伊豆津宏二(国立がん研究センター中央病院 血液腫瘍科 科長)

血液専門医である「Hematopaseo」のアドバイザリーボードメンバーが、血液領域の最新論文から注目すべきものをピックアップ。2023年12月分(Vol. 1)は、伊豆津宏二氏が担当します。

Recent Bendamustine Treatment Before Apheresis Has a Negative Impact on Outcomes in Patients With Large B-Cell Lymphoma Receiving Chimeric Antigen Receptor T-Cell Therapy

J Clin Oncol. 2023 Oct 24:JCO2301097. doi: 10.1200/JCO.23.01097. Online ahead of print.

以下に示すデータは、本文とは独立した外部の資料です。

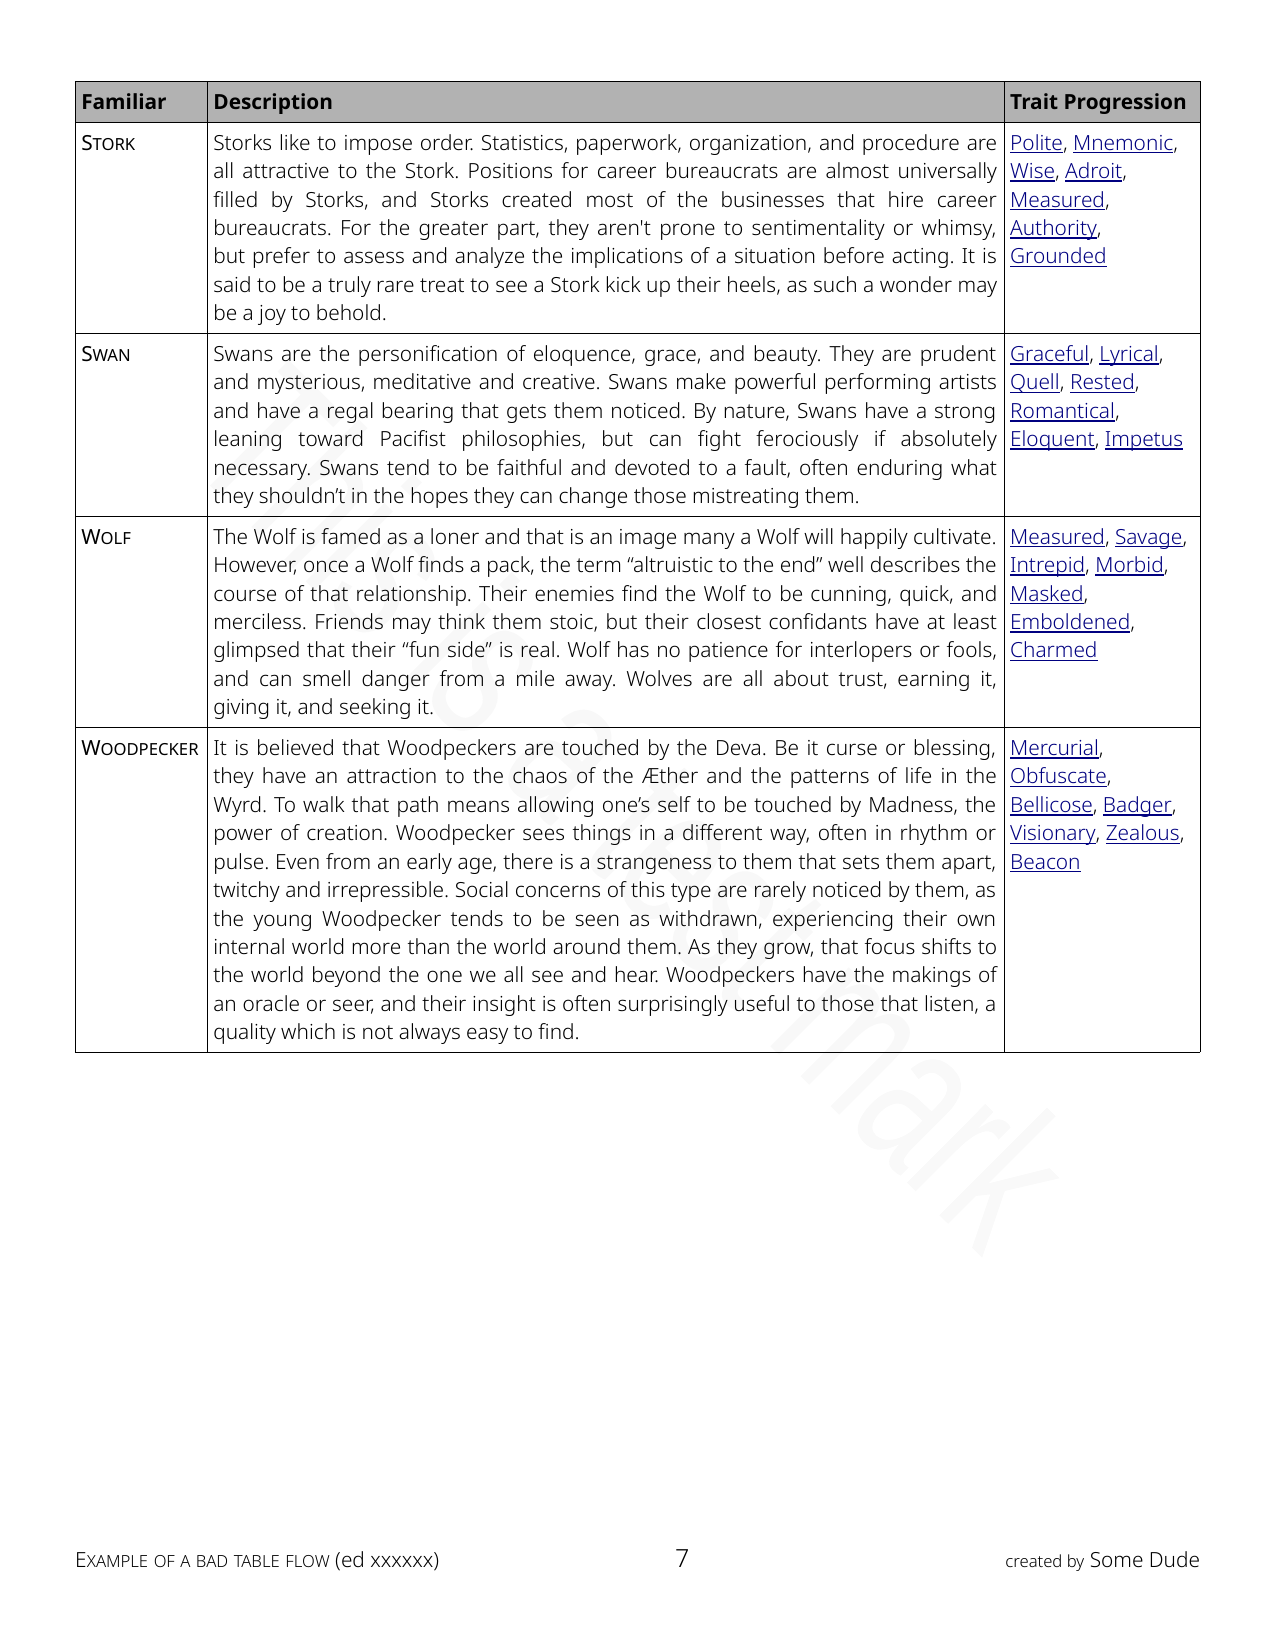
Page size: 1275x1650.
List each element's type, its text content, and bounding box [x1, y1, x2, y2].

table_header Trait Progression [1005, 82, 1200, 122]
table_cell Storks like to impose order. Statistics, paperwork, organization, and procedure are all attractive to the Stork. Positions for career bureaucrats are almost universally filled by Storks, and Storks created most of the businesses that hire career bureaucrats. For the greater part, they aren't prone to sentimentality or whimsy, but prefer to assess and analyze the implications of a situation before acting. It is said to be a truly rare treat to see a Stork kick up their heels, as such a wonder may be a joy to behold. [208, 123, 1004, 333]
table_cell Stork [76, 123, 207, 333]
table_header Familiar [76, 82, 207, 122]
table_cell Graceful, Lyrical, Quell, Rested, Romantical, Eloquent, Impetus [1005, 334, 1200, 516]
table_cell Swans are the personification of eloquence, grace, and beauty. They are prudent and mysterious, meditative and creative. Swans make powerful performing artists and have a regal bearing that gets them noticed. By nature, Swans have a strong leaning toward Pacifist philosophies, but can fight ferociously if absolutely necessary. Swans tend to be faithful and devoted to a fault, often enduring what they shouldn’t in the hopes they can change those mistreating them. [208, 334, 1004, 516]
table_cell The Wolf is famed as a loner and that is an image many a Wolf will happily cultivate. However, once a Wolf finds a pack, the term “altruistic to the end” well describes the course of that relationship. Their enemies find the Wolf to be cunning, quick, and merciless. Friends may think them stoic, but their closest confidants have at least glimpsed that their “fun side” is real. Wolf has no patience for interlopers or fools, and can smell danger from a mile away. Wolves are all about trust, earning it, giving it, and seeking it. [208, 517, 1004, 727]
table_header Description [208, 82, 1004, 122]
table_cell Mercurial, Obfuscate, Bellicose, Badger, Visionary, Zealous, Beacon [1005, 728, 1200, 1052]
table_cell Swan [76, 334, 207, 516]
table_cell Polite, Mnemonic, Wise, Adroit, Measured, Authority, Grounded [1005, 123, 1200, 333]
table_cell Woodpecker [76, 728, 207, 1052]
table_cell Wolf [76, 517, 207, 727]
table_cell It is believed that Woodpeckers are touched by the Deva. Be it curse or blessing, they have an attraction to the chaos of the Æther and the patterns of life in the Wyrd. To walk that path means allowing one’s self to be touched by Madness, the power of creation. Woodpecker sees things in a different way, often in rhythm or pulse. Even from an early age, there is a strangeness to them that sets them apart, twitchy and irrepressible. Social concerns of this type are rarely noticed by them, as the young Woodpecker tends to be seen as withdrawn, experiencing their own internal world more than the world around them. As they grow, that focus shifts to the world beyond the one we all see and hear. Woodpeckers have the makings of an oracle or seer, and their insight is often surprisingly useful to those that listen, a quality which is not always easy to find. [208, 728, 1004, 1052]
table_cell Measured, Savage, Intrepid, Morbid, Masked, Emboldened, Charmed [1005, 517, 1200, 727]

Iacoboni G, Navarro V, Martín-López AÁ, Rejeski K, Kwon M, Jalowiec KA, Amat P, Reguera-Ortega JL, Gallur L, Blumenberg V, Gutiérrez-Herrero S, Roddie C, Benzaquén A, Delgado-Serrano J, Sánchez-Salinas MA, Bailén R, Carpio C, López-Corral L, Hernani R, Bastos M, O'Reilly M, Martín-Martín L, Subklewe M, Barba P.

ここに注目!

CAR-T療法は、再発・難治性びまん性大細胞型B細胞リンパ腫(DLBCL)に対する治療として日本でも3種類承認され、徐々に実施施設・件数とも増えていると思われる。CAR-T療法を受ける患者で、アフェレーシス直前にベンダムスチンを含む治療を受けた場合、リンパ球数が減少し、CAR-T細胞の製造失敗のリスクが高くなることがこれまで知られていた。また、CAR-T細胞が製造され輸注に至った場合でもベンダムスチンがT-cell fitnessに影響を与え、CAR-T療法の効果を損なうと言われていた。濾胞性リンパ腫やマントル細胞リンパ腫を対象としたCAR-T療法ではそれを示唆するデータが報告されているが1)、最も患者数が多いDLBCLに対するCAR-T療法へのベンダムスチンの影響についてはこれまでデータが乏しかった。日本でも再発・難治性DLBCLに対してポラツズマブ ベドチン・ベンダムスチン・リツキシマブ併用療法が選択肢となっているが、直近でCAR-T療法を想定している場合にはこれを極力避けた方がよいということになるだろう。

1) Wang M , et al. J Clin Oncol. 2023; 41(3): 555-567.